Work order >>
Whatever lines the data contains, output all of them unchanged.

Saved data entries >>
· · · · ·

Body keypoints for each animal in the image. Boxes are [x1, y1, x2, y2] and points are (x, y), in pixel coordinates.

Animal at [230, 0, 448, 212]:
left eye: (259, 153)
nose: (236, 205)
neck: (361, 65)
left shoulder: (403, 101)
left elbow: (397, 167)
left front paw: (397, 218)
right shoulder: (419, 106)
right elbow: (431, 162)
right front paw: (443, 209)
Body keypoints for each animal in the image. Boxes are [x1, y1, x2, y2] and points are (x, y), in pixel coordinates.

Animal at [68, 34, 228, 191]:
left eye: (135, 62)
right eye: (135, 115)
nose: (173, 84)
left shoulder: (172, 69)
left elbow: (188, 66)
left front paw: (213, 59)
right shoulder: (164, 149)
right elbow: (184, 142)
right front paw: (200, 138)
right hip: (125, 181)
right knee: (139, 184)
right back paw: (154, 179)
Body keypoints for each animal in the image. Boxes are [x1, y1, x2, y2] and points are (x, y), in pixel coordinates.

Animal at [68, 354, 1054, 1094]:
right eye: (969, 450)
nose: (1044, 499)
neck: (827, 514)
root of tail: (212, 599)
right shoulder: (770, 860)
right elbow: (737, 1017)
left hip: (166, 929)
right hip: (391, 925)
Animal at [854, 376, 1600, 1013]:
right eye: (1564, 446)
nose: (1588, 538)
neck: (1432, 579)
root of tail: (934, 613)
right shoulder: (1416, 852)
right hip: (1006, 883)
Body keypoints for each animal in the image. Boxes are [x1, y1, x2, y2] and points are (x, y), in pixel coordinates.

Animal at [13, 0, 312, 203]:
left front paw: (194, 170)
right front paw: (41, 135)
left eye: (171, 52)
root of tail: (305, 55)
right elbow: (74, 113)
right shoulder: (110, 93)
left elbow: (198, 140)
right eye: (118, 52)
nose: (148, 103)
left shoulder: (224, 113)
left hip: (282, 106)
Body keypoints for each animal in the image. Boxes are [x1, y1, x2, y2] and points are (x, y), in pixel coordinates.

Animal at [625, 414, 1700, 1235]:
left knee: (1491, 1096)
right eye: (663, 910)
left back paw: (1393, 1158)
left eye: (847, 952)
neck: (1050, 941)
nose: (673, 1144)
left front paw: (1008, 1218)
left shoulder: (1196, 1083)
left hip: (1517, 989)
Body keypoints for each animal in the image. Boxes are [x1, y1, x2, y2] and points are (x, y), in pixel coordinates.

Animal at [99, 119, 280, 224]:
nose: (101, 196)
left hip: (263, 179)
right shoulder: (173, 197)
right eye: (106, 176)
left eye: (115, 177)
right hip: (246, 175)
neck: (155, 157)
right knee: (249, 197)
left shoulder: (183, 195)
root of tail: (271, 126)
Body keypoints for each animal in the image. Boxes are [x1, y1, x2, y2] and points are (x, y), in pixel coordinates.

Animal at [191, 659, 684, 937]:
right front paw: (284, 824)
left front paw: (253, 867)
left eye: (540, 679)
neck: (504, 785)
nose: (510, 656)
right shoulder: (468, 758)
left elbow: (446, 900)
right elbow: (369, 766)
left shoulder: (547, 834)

· · · · ·

Exercise result >>
Body keypoints for each animal in the image. Boxes are [x1, y1, x2, y2] and points are (x, y), in pixel coordinates.

Animal at [230, 0, 448, 212]:
left eye: (259, 153)
nose: (236, 205)
neck: (361, 65)
left shoulder: (403, 101)
left elbow: (397, 167)
left front paw: (397, 218)
right shoulder: (419, 106)
right elbow: (431, 162)
right front paw: (443, 209)
Body keypoints for each animal in the image. Boxes are [x1, y1, x2, y2] and points are (x, y), in pixel coordinates.

Animal at [68, 34, 228, 191]:
left eye: (135, 62)
right eye: (135, 115)
nose: (173, 84)
left shoulder: (172, 69)
left elbow: (188, 66)
left front paw: (213, 59)
right shoulder: (164, 149)
right elbow: (184, 142)
right front paw: (200, 138)
right hip: (125, 181)
right knee: (139, 184)
right back paw: (154, 179)
Body keypoints for each animal in the image. Boxes are [x1, y1, x2, y2] and points are (x, y), in pixel coordinates.

Animal at [68, 354, 1054, 1094]:
right eye: (969, 450)
nose: (1044, 499)
neck: (827, 514)
root of tail: (212, 599)
right shoulder: (770, 860)
right elbow: (737, 1017)
left hip: (166, 929)
right hip: (391, 925)
Animal at [854, 376, 1600, 1013]:
right eye: (1564, 446)
nose: (1588, 538)
neck: (1432, 579)
root of tail: (934, 613)
right shoulder: (1416, 852)
right hip: (1006, 883)
Body keypoints for each animal in the image. Boxes are [x1, y1, x2, y2] and points are (x, y), in pixel coordinates.

Animal at [13, 0, 312, 203]:
left front paw: (194, 170)
right front paw: (41, 135)
left eye: (171, 52)
root of tail: (305, 55)
right elbow: (74, 113)
right shoulder: (110, 93)
left elbow: (198, 140)
right eye: (118, 52)
nose: (148, 103)
left shoulder: (224, 113)
left hip: (282, 106)
Body keypoints for each animal in the image. Boxes are [x1, y1, x2, y2] and points are (x, y), in pixel coordinates.

Animal at [625, 414, 1700, 1235]:
left knee: (1491, 1096)
right eye: (663, 910)
left back paw: (1393, 1158)
left eye: (847, 952)
neck: (1050, 941)
nose: (673, 1144)
left front paw: (1008, 1218)
left shoulder: (1196, 1083)
left hip: (1517, 989)
Body keypoints for each animal in the image. Boxes are [x1, y1, x2, y2] and points are (x, y), in pixel coordinates.

Animal at [99, 119, 280, 224]:
nose: (101, 196)
left hip: (263, 179)
right shoulder: (173, 197)
right eye: (106, 176)
left eye: (115, 177)
right hip: (246, 175)
neck: (155, 157)
right knee: (249, 197)
left shoulder: (183, 195)
root of tail: (271, 126)
Body keypoints for each animal in the image. Boxes are [x1, y1, x2, y2] and points are (x, y), in pixel coordinates.

Animal at [191, 659, 684, 937]:
right front paw: (284, 824)
left front paw: (253, 867)
left eye: (540, 679)
neck: (504, 785)
nose: (510, 656)
right shoulder: (468, 758)
left elbow: (446, 900)
right elbow: (369, 766)
left shoulder: (547, 834)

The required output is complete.